> Data in this exercise
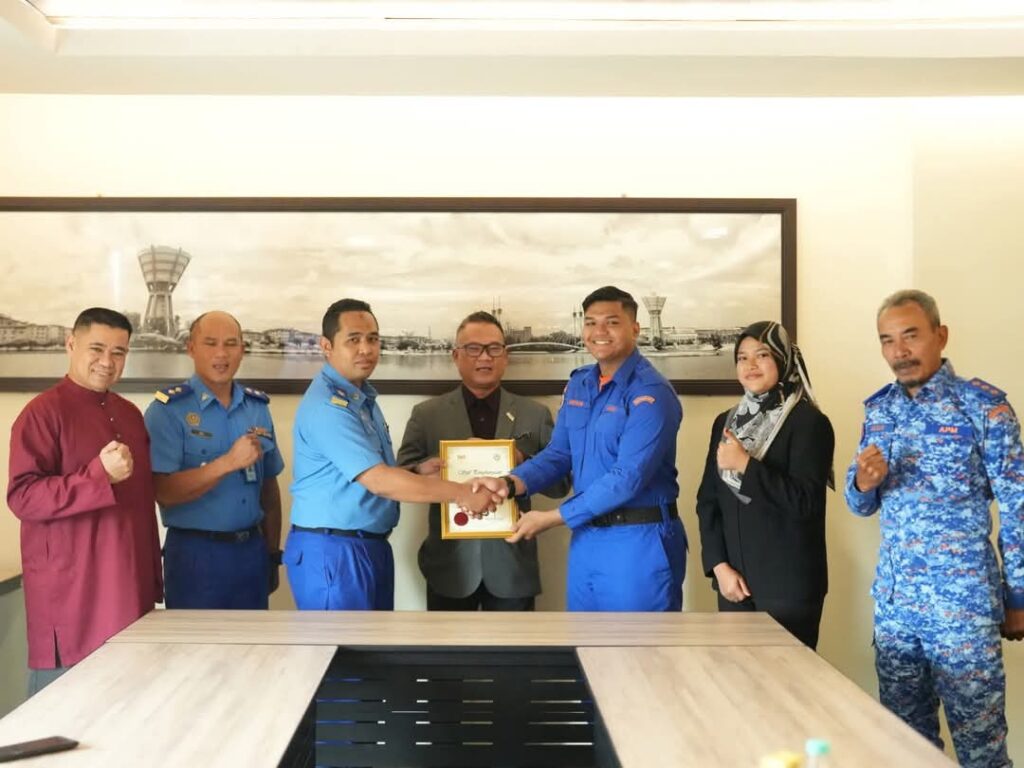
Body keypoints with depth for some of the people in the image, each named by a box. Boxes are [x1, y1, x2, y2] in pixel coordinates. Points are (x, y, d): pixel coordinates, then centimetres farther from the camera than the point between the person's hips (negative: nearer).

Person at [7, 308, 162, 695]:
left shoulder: (130, 415, 14)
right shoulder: (43, 412, -8)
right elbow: (23, 497, -16)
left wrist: (154, 581, 19)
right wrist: (100, 475, -24)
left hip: (128, 588, 7)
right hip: (69, 593, -7)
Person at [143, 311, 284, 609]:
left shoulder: (257, 407, 8)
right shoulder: (168, 410, -8)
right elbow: (165, 492, -17)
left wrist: (273, 553, 11)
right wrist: (229, 463, -25)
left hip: (252, 550, 5)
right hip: (195, 554, -5)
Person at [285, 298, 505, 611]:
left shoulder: (363, 397, 13)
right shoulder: (326, 405, -20)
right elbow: (378, 481, -26)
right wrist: (462, 494, -22)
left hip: (372, 547, 10)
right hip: (332, 551, -10)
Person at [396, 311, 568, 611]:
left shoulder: (535, 415, 4)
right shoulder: (427, 414, 3)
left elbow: (560, 483, 3)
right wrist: (422, 471, -21)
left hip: (512, 565, 1)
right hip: (450, 564, 0)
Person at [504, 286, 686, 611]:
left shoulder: (650, 393, -16)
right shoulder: (578, 384, 9)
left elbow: (627, 479, -22)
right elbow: (558, 453, 9)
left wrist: (550, 518, -18)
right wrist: (511, 483, -11)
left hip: (640, 542, -7)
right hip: (585, 538, 7)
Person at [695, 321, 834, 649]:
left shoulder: (809, 422, -7)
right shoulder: (725, 422, 11)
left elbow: (804, 501, -16)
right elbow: (708, 500, 8)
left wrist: (746, 465, -19)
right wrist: (719, 565, -2)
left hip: (788, 582, -5)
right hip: (734, 577, 5)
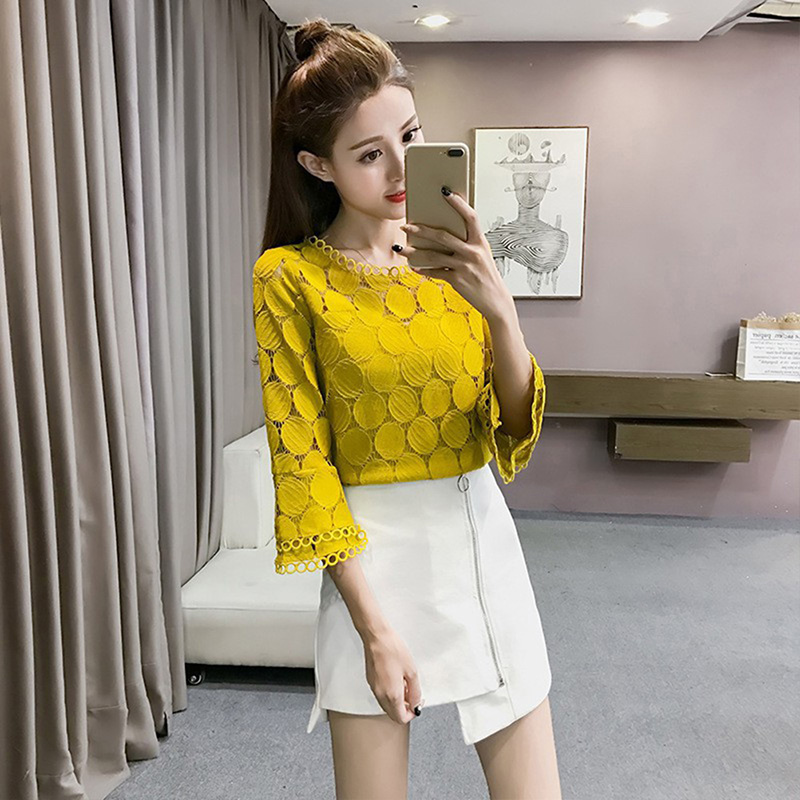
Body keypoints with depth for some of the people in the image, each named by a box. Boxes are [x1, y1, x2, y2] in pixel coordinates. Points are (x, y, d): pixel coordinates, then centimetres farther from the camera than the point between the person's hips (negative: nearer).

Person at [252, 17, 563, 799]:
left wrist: (498, 309, -20)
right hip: (375, 554, -3)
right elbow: (303, 462, -9)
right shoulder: (291, 278, -7)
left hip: (482, 536, 4)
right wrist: (375, 627, -11)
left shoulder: (452, 257, 4)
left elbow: (518, 430, -1)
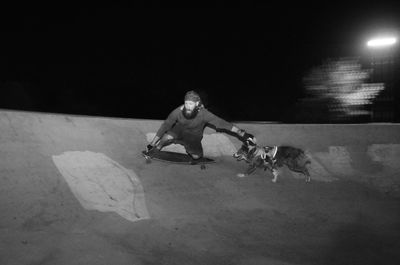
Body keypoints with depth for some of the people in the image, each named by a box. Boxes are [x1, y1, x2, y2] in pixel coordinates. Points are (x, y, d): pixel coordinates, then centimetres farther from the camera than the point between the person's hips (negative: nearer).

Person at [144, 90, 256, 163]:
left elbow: (223, 123, -31)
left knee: (196, 156, -12)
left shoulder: (204, 114, -31)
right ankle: (153, 151, 3)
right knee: (168, 137, -27)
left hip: (193, 137, 1)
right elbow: (165, 126, -20)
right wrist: (151, 144, -20)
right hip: (179, 131, -1)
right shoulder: (178, 111, -28)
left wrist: (242, 133, -34)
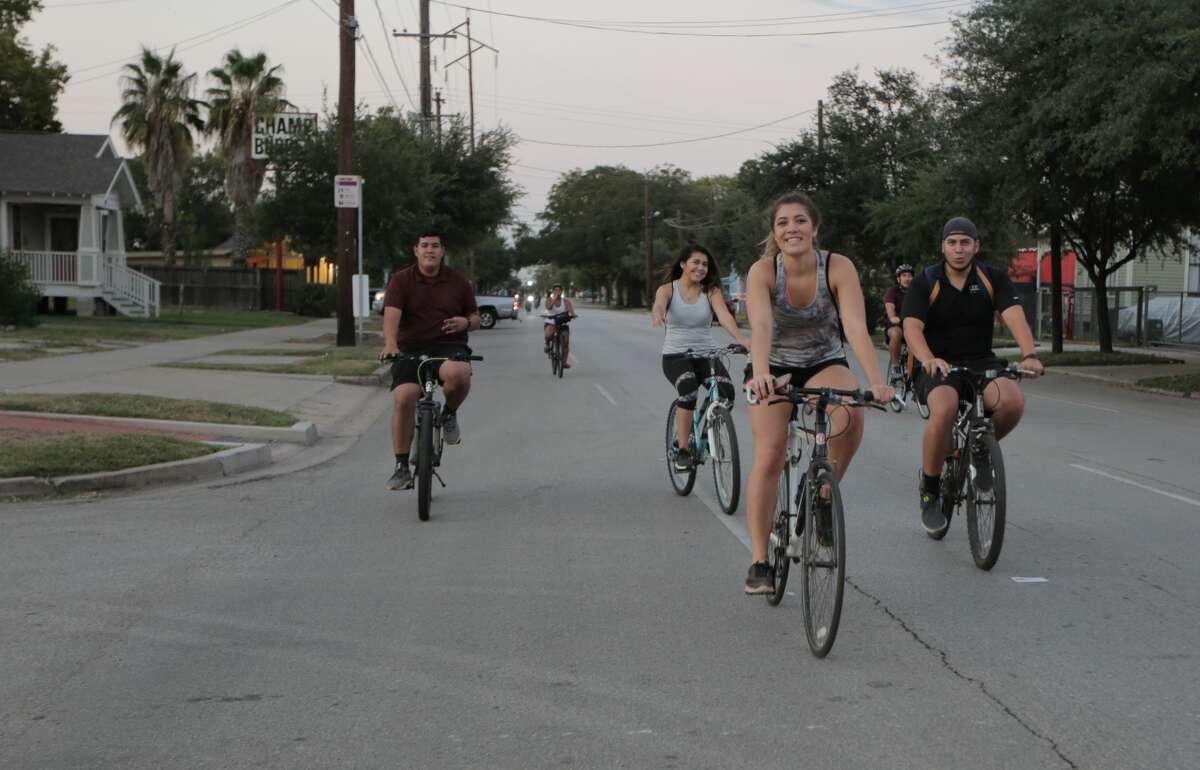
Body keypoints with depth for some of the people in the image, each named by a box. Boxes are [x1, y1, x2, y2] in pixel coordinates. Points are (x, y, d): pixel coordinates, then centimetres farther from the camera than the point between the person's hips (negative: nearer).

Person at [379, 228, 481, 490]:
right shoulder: (401, 280, 2)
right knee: (403, 399, -22)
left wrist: (466, 323, -9)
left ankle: (450, 414, 0)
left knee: (458, 374, -35)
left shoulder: (458, 281, 9)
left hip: (449, 347, 0)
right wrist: (390, 344, -31)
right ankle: (402, 467, -8)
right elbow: (392, 314, -13)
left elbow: (475, 318, 16)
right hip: (410, 350, 0)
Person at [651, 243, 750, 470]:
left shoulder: (711, 292, 2)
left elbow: (724, 316, -15)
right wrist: (657, 315, -50)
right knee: (689, 392, -34)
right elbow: (659, 305, -24)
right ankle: (682, 451, -19)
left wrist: (741, 339, -35)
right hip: (675, 355, -2)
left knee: (726, 392, -25)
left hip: (706, 354, 2)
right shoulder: (667, 290, -1)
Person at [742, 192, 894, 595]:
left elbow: (856, 327, -32)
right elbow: (760, 325, -38)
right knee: (769, 457, -14)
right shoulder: (763, 271, -22)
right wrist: (760, 373, -57)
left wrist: (876, 381, -46)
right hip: (775, 366, 0)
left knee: (850, 414, -32)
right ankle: (759, 563, -5)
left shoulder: (839, 268, -21)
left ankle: (823, 498, -9)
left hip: (824, 363, 0)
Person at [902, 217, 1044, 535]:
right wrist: (928, 359, -41)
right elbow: (912, 327, -19)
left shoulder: (993, 279, 1)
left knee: (1013, 401, -31)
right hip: (938, 367, -2)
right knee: (945, 410, -37)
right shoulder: (925, 282, -4)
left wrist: (1029, 355, -35)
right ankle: (929, 491, -15)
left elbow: (1015, 316, -15)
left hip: (981, 363, 2)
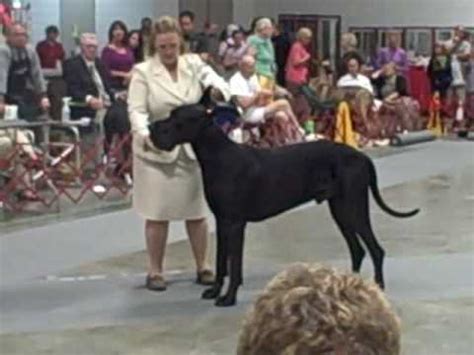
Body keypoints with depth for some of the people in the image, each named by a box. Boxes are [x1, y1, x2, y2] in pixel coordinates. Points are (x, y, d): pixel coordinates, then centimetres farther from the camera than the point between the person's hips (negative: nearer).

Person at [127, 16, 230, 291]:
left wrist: (219, 91, -35)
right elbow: (137, 110, -12)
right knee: (158, 214, 2)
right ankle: (155, 271, 13)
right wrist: (145, 135, -32)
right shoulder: (143, 72, -5)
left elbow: (216, 82, -10)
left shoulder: (194, 64, 4)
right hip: (157, 152, -3)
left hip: (193, 149, 3)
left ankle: (203, 267, 21)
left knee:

> Task item
Please arrange the lines above as a Markdown table with the columns "Row" and "Line," numbering each row and skipping blank lines. Leave the pictures out of your answer.

> Exercise response
| Row | Line |
|---|---|
| 1 | Body keypoints with depth for some of the people in the image, each named by a box. Boxes are [x1, y1, x2, y2] in pixel coordinates. Points are (x, y, d): pixel coordinates, then centimetres farther from the camera than the point between the person's hips (negative: nearer). |
| 2 | Person at [7, 308, 162, 695]: |
| 3 | left shoulder: (130, 415, 14) |
| 4 | right shoulder: (43, 412, -8) |
| 5 | right elbow: (23, 497, -16) |
| 6 | left wrist: (154, 581, 19) |
| 7 | right wrist: (100, 475, -24) |
| 8 | left hip: (128, 588, 7) |
| 9 | right hip: (69, 593, -7) |
| 10 | Person at [143, 311, 284, 609]: |
| 11 | left shoulder: (257, 407, 8) |
| 12 | right shoulder: (168, 410, -8) |
| 13 | right elbow: (165, 492, -17) |
| 14 | left wrist: (273, 553, 11) |
| 15 | right wrist: (229, 463, -25) |
| 16 | left hip: (252, 550, 5) |
| 17 | right hip: (195, 554, -5) |
| 18 | Person at [285, 298, 505, 611]: |
| 19 | left shoulder: (363, 397, 13) |
| 20 | right shoulder: (326, 405, -20) |
| 21 | right elbow: (378, 481, -26) |
| 22 | right wrist: (462, 494, -22) |
| 23 | left hip: (372, 547, 10) |
| 24 | right hip: (332, 551, -10) |
| 25 | Person at [396, 311, 568, 611]: |
| 26 | left shoulder: (535, 415, 4) |
| 27 | right shoulder: (427, 414, 3) |
| 28 | left elbow: (560, 483, 3) |
| 29 | right wrist: (422, 471, -21) |
| 30 | left hip: (512, 565, 1) |
| 31 | right hip: (450, 564, 0) |
| 32 | Person at [504, 286, 686, 611]: |
| 33 | left shoulder: (650, 393, -16) |
| 34 | right shoulder: (578, 384, 9) |
| 35 | left elbow: (627, 479, -22) |
| 36 | right elbow: (558, 453, 9) |
| 37 | left wrist: (550, 518, -18) |
| 38 | right wrist: (511, 483, -11) |
| 39 | left hip: (640, 542, -7) |
| 40 | right hip: (585, 538, 7) |
| 41 | Person at [695, 321, 834, 649]: |
| 42 | left shoulder: (809, 422, -7) |
| 43 | right shoulder: (725, 422, 11) |
| 44 | left elbow: (804, 501, -16) |
| 45 | right elbow: (708, 500, 8) |
| 46 | left wrist: (746, 465, -19) |
| 47 | right wrist: (719, 565, -2) |
| 48 | left hip: (788, 582, -5) |
| 49 | right hip: (734, 577, 5) |
| 50 | Body keypoints with depth for some of the people in the image, each named by a box. Boxes are [x1, y1, x2, y2] in pixel coordinates. Points are (x, y, d): pixel coordinates, then centimetres farther from the camera than the point between the person's hips (negative: nearer). |
| 51 | Person at [252, 17, 563, 799]: |
| 52 | left wrist: (498, 309, -20) |
| 53 | right hip: (375, 554, -3) |
| 54 | right elbow: (303, 462, -9) |
| 55 | right shoulder: (291, 278, -7) |
| 56 | left hip: (482, 536, 4) |
| 57 | right wrist: (375, 627, -11) |
| 58 | left shoulder: (452, 257, 4) |
| 59 | left elbow: (518, 430, -1) |
| 60 | Body keypoints with depth for some of the people in the image, each named by a box. Boxes are [x1, y1, x2, y2] in pixel coordinates. Points are (x, y, d): pixel coordinates, then centimetres farther from the camera than the point between the person's hips (negative: nearer). |
| 61 | Person at [144, 90, 256, 163]: |
| 62 | left elbow: (223, 123, -31) |
| 63 | left knee: (196, 156, -12) |
| 64 | left shoulder: (204, 114, -31) |
| 65 | right ankle: (153, 151, 3) |
| 66 | right knee: (168, 137, -27) |
| 67 | left hip: (193, 137, 1) |
| 68 | right elbow: (165, 126, -20) |
| 69 | right wrist: (151, 144, -20) |
| 70 | right hip: (179, 131, -1) |
| 71 | right shoulder: (178, 111, -28) |
| 72 | left wrist: (242, 133, -34) |
| 73 | Body keypoints with depth for some of the people in the image, each named by a box. Boxes are [x1, y1, x2, y2] in pixel coordinates. Points are (x, y, d): pixel coordinates, then centimetres farther from the camera than the point between the person's hips (negative: nearer). |
| 74 | Person at [379, 228, 481, 490]: |
| 75 | right shoulder: (401, 280, 2) |
| 76 | right knee: (403, 399, -22) |
| 77 | left wrist: (466, 323, -9) |
| 78 | left ankle: (450, 414, 0) |
| 79 | left knee: (458, 374, -35) |
| 80 | left shoulder: (458, 281, 9) |
| 81 | left hip: (449, 347, 0) |
| 82 | right wrist: (390, 344, -31) |
| 83 | right ankle: (402, 467, -8) |
| 84 | right elbow: (392, 314, -13) |
| 85 | left elbow: (475, 318, 16) |
| 86 | right hip: (410, 350, 0) |
| 87 | Person at [651, 243, 750, 470]: |
| 88 | left shoulder: (711, 292, 2) |
| 89 | left elbow: (724, 316, -15) |
| 90 | right wrist: (657, 315, -50) |
| 91 | right knee: (689, 392, -34) |
| 92 | right elbow: (659, 305, -24) |
| 93 | right ankle: (682, 451, -19) |
| 94 | left wrist: (741, 339, -35) |
| 95 | right hip: (675, 355, -2) |
| 96 | left knee: (726, 392, -25) |
| 97 | left hip: (706, 354, 2) |
| 98 | right shoulder: (667, 290, -1) |
| 99 | Person at [742, 192, 894, 595]: |
| 100 | left elbow: (856, 327, -32) |
| 101 | right elbow: (760, 325, -38) |
| 102 | right knee: (769, 457, -14) |
| 103 | right shoulder: (763, 271, -22) |
| 104 | right wrist: (760, 373, -57) |
| 105 | left wrist: (876, 381, -46) |
| 106 | right hip: (775, 366, 0) |
| 107 | left knee: (850, 414, -32) |
| 108 | right ankle: (759, 563, -5) |
| 109 | left shoulder: (839, 268, -21) |
| 110 | left ankle: (823, 498, -9) |
| 111 | left hip: (824, 363, 0) |
| 112 | Person at [902, 217, 1044, 535]: |
| 113 | right wrist: (928, 359, -41) |
| 114 | right elbow: (912, 327, -19) |
| 115 | left shoulder: (993, 279, 1) |
| 116 | left knee: (1013, 401, -31) |
| 117 | right hip: (938, 367, -2) |
| 118 | right knee: (945, 410, -37) |
| 119 | right shoulder: (925, 282, -4) |
| 120 | left wrist: (1029, 355, -35) |
| 121 | right ankle: (929, 491, -15) |
| 122 | left elbow: (1015, 316, -15) |
| 123 | left hip: (981, 363, 2) |
| 124 | Body keypoints with depth for some of the people in the image, each named by a box. Boxes are [x1, y1, x2, y2] in pixel coordinates. Points are (x, y, d): pixel coordinates, then centimetres farther from the camera than the point between the person's hips (negative: nearer). |
| 125 | Person at [127, 16, 230, 291]: |
| 126 | left wrist: (219, 91, -35) |
| 127 | right elbow: (137, 110, -12) |
| 128 | right knee: (158, 214, 2) |
| 129 | right ankle: (155, 271, 13) |
| 130 | right wrist: (145, 135, -32) |
| 131 | right shoulder: (143, 72, -5) |
| 132 | left elbow: (216, 82, -10) |
| 133 | left shoulder: (194, 64, 4) |
| 134 | right hip: (157, 152, -3) |
| 135 | left hip: (193, 149, 3) |
| 136 | left ankle: (203, 267, 21) |
| 137 | left knee: |